**DATASET RECORDS**
★ ★ ★ ★

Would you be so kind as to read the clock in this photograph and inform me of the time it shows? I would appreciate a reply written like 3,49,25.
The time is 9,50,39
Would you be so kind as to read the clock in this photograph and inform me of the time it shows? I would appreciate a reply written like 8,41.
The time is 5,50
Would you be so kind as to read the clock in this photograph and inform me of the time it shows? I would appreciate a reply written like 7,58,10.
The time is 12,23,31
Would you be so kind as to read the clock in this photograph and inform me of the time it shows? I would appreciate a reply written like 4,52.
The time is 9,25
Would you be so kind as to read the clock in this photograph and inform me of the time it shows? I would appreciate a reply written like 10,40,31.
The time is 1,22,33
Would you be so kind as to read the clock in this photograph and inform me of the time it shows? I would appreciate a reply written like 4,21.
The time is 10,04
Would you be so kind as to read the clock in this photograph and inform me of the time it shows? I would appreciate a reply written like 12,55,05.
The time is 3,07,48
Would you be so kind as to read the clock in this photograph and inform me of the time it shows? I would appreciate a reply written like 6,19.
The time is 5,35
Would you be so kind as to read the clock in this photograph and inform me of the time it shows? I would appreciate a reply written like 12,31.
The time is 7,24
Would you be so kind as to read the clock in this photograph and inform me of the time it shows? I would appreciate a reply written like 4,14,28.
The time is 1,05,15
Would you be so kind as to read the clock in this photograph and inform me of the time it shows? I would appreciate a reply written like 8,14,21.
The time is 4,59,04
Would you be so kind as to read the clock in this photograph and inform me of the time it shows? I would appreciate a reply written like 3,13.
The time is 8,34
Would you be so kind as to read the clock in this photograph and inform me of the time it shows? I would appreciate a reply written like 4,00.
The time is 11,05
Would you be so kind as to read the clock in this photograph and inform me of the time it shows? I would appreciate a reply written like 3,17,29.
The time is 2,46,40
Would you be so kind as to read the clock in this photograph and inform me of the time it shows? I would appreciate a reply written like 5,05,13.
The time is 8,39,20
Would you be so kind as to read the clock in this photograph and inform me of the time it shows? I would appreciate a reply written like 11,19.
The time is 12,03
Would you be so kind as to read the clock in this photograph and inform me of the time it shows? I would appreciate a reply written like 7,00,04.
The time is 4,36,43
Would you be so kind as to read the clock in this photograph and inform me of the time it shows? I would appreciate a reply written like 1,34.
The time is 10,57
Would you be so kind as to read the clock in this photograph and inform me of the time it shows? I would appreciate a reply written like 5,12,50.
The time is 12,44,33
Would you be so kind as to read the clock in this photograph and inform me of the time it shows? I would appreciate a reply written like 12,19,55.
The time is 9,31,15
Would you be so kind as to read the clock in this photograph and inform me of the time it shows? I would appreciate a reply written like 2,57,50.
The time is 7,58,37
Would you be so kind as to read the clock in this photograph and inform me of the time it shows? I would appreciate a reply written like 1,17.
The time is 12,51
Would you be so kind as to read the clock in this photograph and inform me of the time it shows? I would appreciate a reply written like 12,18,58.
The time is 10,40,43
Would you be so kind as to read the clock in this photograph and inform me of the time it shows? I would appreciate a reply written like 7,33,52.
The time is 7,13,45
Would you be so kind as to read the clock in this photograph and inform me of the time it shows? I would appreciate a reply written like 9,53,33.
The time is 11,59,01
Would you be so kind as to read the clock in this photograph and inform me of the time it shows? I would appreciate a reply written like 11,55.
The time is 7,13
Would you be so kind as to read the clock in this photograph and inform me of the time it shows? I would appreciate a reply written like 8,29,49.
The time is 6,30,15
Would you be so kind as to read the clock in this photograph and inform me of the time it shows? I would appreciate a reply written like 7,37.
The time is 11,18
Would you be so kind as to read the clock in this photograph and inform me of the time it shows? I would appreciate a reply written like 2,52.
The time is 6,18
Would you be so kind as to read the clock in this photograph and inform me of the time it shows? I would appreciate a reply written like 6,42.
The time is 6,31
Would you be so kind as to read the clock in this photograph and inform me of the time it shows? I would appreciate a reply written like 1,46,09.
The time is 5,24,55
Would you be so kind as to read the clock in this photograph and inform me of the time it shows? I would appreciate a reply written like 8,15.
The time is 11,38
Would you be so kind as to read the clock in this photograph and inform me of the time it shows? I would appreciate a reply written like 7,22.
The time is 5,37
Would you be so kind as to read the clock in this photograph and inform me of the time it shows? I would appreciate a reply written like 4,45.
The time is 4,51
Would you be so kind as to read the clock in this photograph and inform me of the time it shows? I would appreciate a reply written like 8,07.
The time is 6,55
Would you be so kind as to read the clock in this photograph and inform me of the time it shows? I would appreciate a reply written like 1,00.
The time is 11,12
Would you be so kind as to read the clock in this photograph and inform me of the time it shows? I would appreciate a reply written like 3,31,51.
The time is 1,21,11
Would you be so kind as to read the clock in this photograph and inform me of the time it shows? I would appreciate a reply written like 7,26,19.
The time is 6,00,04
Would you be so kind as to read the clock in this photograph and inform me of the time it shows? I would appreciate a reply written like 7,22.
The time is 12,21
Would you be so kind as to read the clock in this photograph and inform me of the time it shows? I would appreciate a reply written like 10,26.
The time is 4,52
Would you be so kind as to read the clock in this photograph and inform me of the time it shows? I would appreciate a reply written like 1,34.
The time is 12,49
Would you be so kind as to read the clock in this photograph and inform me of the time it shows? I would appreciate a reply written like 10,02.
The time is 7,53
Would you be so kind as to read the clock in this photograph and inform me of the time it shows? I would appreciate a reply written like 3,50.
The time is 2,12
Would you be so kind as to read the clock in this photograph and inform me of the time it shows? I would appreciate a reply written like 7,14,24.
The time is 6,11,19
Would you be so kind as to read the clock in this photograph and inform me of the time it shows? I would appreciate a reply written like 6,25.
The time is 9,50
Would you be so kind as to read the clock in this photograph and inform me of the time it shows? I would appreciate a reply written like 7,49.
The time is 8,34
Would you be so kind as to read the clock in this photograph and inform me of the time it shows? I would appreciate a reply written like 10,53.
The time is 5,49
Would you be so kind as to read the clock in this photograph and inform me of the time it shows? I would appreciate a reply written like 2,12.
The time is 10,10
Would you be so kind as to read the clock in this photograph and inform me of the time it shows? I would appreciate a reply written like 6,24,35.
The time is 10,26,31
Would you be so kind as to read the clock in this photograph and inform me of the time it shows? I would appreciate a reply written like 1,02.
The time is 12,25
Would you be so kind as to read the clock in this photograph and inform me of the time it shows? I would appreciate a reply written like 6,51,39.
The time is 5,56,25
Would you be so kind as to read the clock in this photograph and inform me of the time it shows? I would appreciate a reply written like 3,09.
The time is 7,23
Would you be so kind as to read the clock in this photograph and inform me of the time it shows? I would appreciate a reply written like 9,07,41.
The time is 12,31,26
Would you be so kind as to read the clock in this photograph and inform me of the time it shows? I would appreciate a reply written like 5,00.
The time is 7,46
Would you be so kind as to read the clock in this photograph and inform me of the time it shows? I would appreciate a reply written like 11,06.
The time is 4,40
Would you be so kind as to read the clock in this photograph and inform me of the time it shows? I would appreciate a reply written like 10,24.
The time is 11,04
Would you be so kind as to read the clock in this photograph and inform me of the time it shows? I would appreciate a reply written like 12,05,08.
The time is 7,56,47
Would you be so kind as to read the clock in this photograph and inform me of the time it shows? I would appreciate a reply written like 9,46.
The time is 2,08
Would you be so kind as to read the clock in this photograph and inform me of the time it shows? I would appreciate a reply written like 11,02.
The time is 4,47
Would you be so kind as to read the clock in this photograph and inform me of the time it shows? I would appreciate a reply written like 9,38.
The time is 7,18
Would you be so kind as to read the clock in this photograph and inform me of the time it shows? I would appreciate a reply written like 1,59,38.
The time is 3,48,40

★ ★ ★ ★

**EXERCISE OBJECTIVE**
Could you copy every one of the entries above word for word, keeping their order?

**RESULT**
Would you be so kind as to read the clock in this photograph and inform me of the time it shows? I would appreciate a reply written like 3,49,25.
The time is 9,50,39
Would you be so kind as to read the clock in this photograph and inform me of the time it shows? I would appreciate a reply written like 8,41.
The time is 5,50
Would you be so kind as to read the clock in this photograph and inform me of the time it shows? I would appreciate a reply written like 7,58,10.
The time is 12,23,31
Would you be so kind as to read the clock in this photograph and inform me of the time it shows? I would appreciate a reply written like 4,52.
The time is 9,25
Would you be so kind as to read the clock in this photograph and inform me of the time it shows? I would appreciate a reply written like 10,40,31.
The time is 1,22,33
Would you be so kind as to read the clock in this photograph and inform me of the time it shows? I would appreciate a reply written like 4,21.
The time is 10,04
Would you be so kind as to read the clock in this photograph and inform me of the time it shows? I would appreciate a reply written like 12,55,05.
The time is 3,07,48
Would you be so kind as to read the clock in this photograph and inform me of the time it shows? I would appreciate a reply written like 6,19.
The time is 5,35
Would you be so kind as to read the clock in this photograph and inform me of the time it shows? I would appreciate a reply written like 12,31.
The time is 7,24
Would you be so kind as to read the clock in this photograph and inform me of the time it shows? I would appreciate a reply written like 4,14,28.
The time is 1,05,15
Would you be so kind as to read the clock in this photograph and inform me of the time it shows? I would appreciate a reply written like 8,14,21.
The time is 4,59,04
Would you be so kind as to read the clock in this photograph and inform me of the time it shows? I would appreciate a reply written like 3,13.
The time is 8,34
Would you be so kind as to read the clock in this photograph and inform me of the time it shows? I would appreciate a reply written like 4,00.
The time is 11,05
Would you be so kind as to read the clock in this photograph and inform me of the time it shows? I would appreciate a reply written like 3,17,29.
The time is 2,46,40
Would you be so kind as to read the clock in this photograph and inform me of the time it shows? I would appreciate a reply written like 5,05,13.
The time is 8,39,20
Would you be so kind as to read the clock in this photograph and inform me of the time it shows? I would appreciate a reply written like 11,19.
The time is 12,03
Would you be so kind as to read the clock in this photograph and inform me of the time it shows? I would appreciate a reply written like 7,00,04.
The time is 4,36,43
Would you be so kind as to read the clock in this photograph and inform me of the time it shows? I would appreciate a reply written like 1,34.
The time is 10,57
Would you be so kind as to read the clock in this photograph and inform me of the time it shows? I would appreciate a reply written like 5,12,50.
The time is 12,44,33
Would you be so kind as to read the clock in this photograph and inform me of the time it shows? I would appreciate a reply written like 12,19,55.
The time is 9,31,15
Would you be so kind as to read the clock in this photograph and inform me of the time it shows? I would appreciate a reply written like 2,57,50.
The time is 7,58,37
Would you be so kind as to read the clock in this photograph and inform me of the time it shows? I would appreciate a reply written like 1,17.
The time is 12,51
Would you be so kind as to read the clock in this photograph and inform me of the time it shows? I would appreciate a reply written like 12,18,58.
The time is 10,40,43
Would you be so kind as to read the clock in this photograph and inform me of the time it shows? I would appreciate a reply written like 7,33,52.
The time is 7,13,45
Would you be so kind as to read the clock in this photograph and inform me of the time it shows? I would appreciate a reply written like 9,53,33.
The time is 11,59,01
Would you be so kind as to read the clock in this photograph and inform me of the time it shows? I would appreciate a reply written like 11,55.
The time is 7,13
Would you be so kind as to read the clock in this photograph and inform me of the time it shows? I would appreciate a reply written like 8,29,49.
The time is 6,30,15
Would you be so kind as to read the clock in this photograph and inform me of the time it shows? I would appreciate a reply written like 7,37.
The time is 11,18
Would you be so kind as to read the clock in this photograph and inform me of the time it shows? I would appreciate a reply written like 2,52.
The time is 6,18
Would you be so kind as to read the clock in this photograph and inform me of the time it shows? I would appreciate a reply written like 6,42.
The time is 6,31
Would you be so kind as to read the clock in this photograph and inform me of the time it shows? I would appreciate a reply written like 1,46,09.
The time is 5,24,55
Would you be so kind as to read the clock in this photograph and inform me of the time it shows? I would appreciate a reply written like 8,15.
The time is 11,38
Would you be so kind as to read the clock in this photograph and inform me of the time it shows? I would appreciate a reply written like 7,22.
The time is 5,37
Would you be so kind as to read the clock in this photograph and inform me of the time it shows? I would appreciate a reply written like 4,45.
The time is 4,51
Would you be so kind as to read the clock in this photograph and inform me of the time it shows? I would appreciate a reply written like 8,07.
The time is 6,55
Would you be so kind as to read the clock in this photograph and inform me of the time it shows? I would appreciate a reply written like 1,00.
The time is 11,12
Would you be so kind as to read the clock in this photograph and inform me of the time it shows? I would appreciate a reply written like 3,31,51.
The time is 1,21,11
Would you be so kind as to read the clock in this photograph and inform me of the time it shows? I would appreciate a reply written like 7,26,19.
The time is 6,00,04
Would you be so kind as to read the clock in this photograph and inform me of the time it shows? I would appreciate a reply written like 7,22.
The time is 12,21
Would you be so kind as to read the clock in this photograph and inform me of the time it shows? I would appreciate a reply written like 10,26.
The time is 4,52
Would you be so kind as to read the clock in this photograph and inform me of the time it shows? I would appreciate a reply written like 1,34.
The time is 12,49
Would you be so kind as to read the clock in this photograph and inform me of the time it shows? I would appreciate a reply written like 10,02.
The time is 7,53
Would you be so kind as to read the clock in this photograph and inform me of the time it shows? I would appreciate a reply written like 3,50.
The time is 2,12
Would you be so kind as to read the clock in this photograph and inform me of the time it shows? I would appreciate a reply written like 7,14,24.
The time is 6,11,19
Would you be so kind as to read the clock in this photograph and inform me of the time it shows? I would appreciate a reply written like 6,25.
The time is 9,50
Would you be so kind as to read the clock in this photograph and inform me of the time it shows? I would appreciate a reply written like 7,49.
The time is 8,34
Would you be so kind as to read the clock in this photograph and inform me of the time it shows? I would appreciate a reply written like 10,53.
The time is 5,49
Would you be so kind as to read the clock in this photograph and inform me of the time it shows? I would appreciate a reply written like 2,12.
The time is 10,10
Would you be so kind as to read the clock in this photograph and inform me of the time it shows? I would appreciate a reply written like 6,24,35.
The time is 10,26,31
Would you be so kind as to read the clock in this photograph and inform me of the time it shows? I would appreciate a reply written like 1,02.
The time is 12,25
Would you be so kind as to read the clock in this photograph and inform me of the time it shows? I would appreciate a reply written like 6,51,39.
The time is 5,56,25
Would you be so kind as to read the clock in this photograph and inform me of the time it shows? I would appreciate a reply written like 3,09.
The time is 7,23
Would you be so kind as to read the clock in this photograph and inform me of the time it shows? I would appreciate a reply written like 9,07,41.
The time is 12,31,26
Would you be so kind as to read the clock in this photograph and inform me of the time it shows? I would appreciate a reply written like 5,00.
The time is 7,46
Would you be so kind as to read the clock in this photograph and inform me of the time it shows? I would appreciate a reply written like 11,06.
The time is 4,40
Would you be so kind as to read the clock in this photograph and inform me of the time it shows? I would appreciate a reply written like 10,24.
The time is 11,04
Would you be so kind as to read the clock in this photograph and inform me of the time it shows? I would appreciate a reply written like 12,05,08.
The time is 7,56,47
Would you be so kind as to read the clock in this photograph and inform me of the time it shows? I would appreciate a reply written like 9,46.
The time is 2,08
Would you be so kind as to read the clock in this photograph and inform me of the time it shows? I would appreciate a reply written like 11,02.
The time is 4,47
Would you be so kind as to read the clock in this photograph and inform me of the time it shows? I would appreciate a reply written like 9,38.
The time is 7,18
Would you be so kind as to read the clock in this photograph and inform me of the time it shows? I would appreciate a reply written like 1,59,38.
The time is 3,48,40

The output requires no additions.